# [REQUIRED WORK]
Reproduce only the top of the records, down to and including the line containing "για έναν αξιόπιστο και υπεύθυνο".

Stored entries
----------
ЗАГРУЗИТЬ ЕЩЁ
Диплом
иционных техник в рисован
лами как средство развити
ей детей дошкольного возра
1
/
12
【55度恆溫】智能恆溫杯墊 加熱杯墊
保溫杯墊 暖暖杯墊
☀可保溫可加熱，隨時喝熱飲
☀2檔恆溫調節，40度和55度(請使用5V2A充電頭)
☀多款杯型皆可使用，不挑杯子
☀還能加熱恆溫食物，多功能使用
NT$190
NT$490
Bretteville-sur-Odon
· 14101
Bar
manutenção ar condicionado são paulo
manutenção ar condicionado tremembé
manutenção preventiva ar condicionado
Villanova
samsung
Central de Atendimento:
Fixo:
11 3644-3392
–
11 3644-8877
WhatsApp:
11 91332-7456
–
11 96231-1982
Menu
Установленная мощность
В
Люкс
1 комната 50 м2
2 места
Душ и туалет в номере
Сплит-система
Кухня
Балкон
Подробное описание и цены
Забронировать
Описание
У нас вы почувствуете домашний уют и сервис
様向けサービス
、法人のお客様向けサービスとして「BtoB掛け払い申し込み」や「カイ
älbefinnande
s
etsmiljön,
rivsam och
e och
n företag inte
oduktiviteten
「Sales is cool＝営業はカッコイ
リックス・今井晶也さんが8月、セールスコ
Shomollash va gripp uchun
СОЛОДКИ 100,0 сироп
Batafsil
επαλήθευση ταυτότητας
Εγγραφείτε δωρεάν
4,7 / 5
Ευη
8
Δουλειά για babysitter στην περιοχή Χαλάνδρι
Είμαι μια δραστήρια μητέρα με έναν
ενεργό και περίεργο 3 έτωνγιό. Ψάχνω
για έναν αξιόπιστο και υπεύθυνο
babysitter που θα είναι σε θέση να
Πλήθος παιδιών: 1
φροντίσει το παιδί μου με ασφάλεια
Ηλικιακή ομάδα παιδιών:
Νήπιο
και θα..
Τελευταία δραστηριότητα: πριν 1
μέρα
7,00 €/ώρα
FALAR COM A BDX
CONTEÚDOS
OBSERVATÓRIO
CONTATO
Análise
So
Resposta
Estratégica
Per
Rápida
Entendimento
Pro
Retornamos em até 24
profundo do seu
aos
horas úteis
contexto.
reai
----------
# [RESULT]
ЗАГРУЗИТЬ ЕЩЁ
Диплом
иционных техник в рисован
лами как средство развити
ей детей дошкольного возра
1
/
12
【55度恆溫】智能恆溫杯墊 加熱杯墊
保溫杯墊 暖暖杯墊
☀可保溫可加熱，隨時喝熱飲
☀2檔恆溫調節，40度和55度(請使用5V2A充電頭)
☀多款杯型皆可使用，不挑杯子
☀還能加熱恆溫食物，多功能使用
NT$190
NT$490
Bretteville-sur-Odon
· 14101
Bar
manutenção ar condicionado são paulo
manutenção ar condicionado tremembé
manutenção preventiva ar condicionado
Villanova
samsung
Central de Atendimento:
Fixo:
11 3644-3392
–
11 3644-8877
WhatsApp:
11 91332-7456
–
11 96231-1982
Menu
Установленная мощность
В
Люкс
1 комната 50 м2
2 места
Душ и туалет в номере
Сплит-система
Кухня
Балкон
Подробное описание и цены
Забронировать
Описание
У нас вы почувствуете домашний уют и сервис
様向けサービス
、法人のお客様向けサービスとして「BtoB掛け払い申し込み」や「カイ
älbefinnande
s
etsmiljön,
rivsam och
e och
n företag inte
oduktiviteten
「Sales is cool＝営業はカッコイ
リックス・今井晶也さんが8月、セールスコ
Shomollash va gripp uchun
СОЛОДКИ 100,0 сироп
Batafsil
επαλήθευση ταυτότητας
Εγγραφείτε δωρεάν
4,7 / 5
Ευη
8
Δουλειά για babysitter στην περιοχή Χαλάνδρι
Είμαι μια δραστήρια μητέρα με έναν
ενεργό και περίεργο 3 έτωνγιό. Ψάχνω
για έναν αξιόπιστο και υπεύθυνο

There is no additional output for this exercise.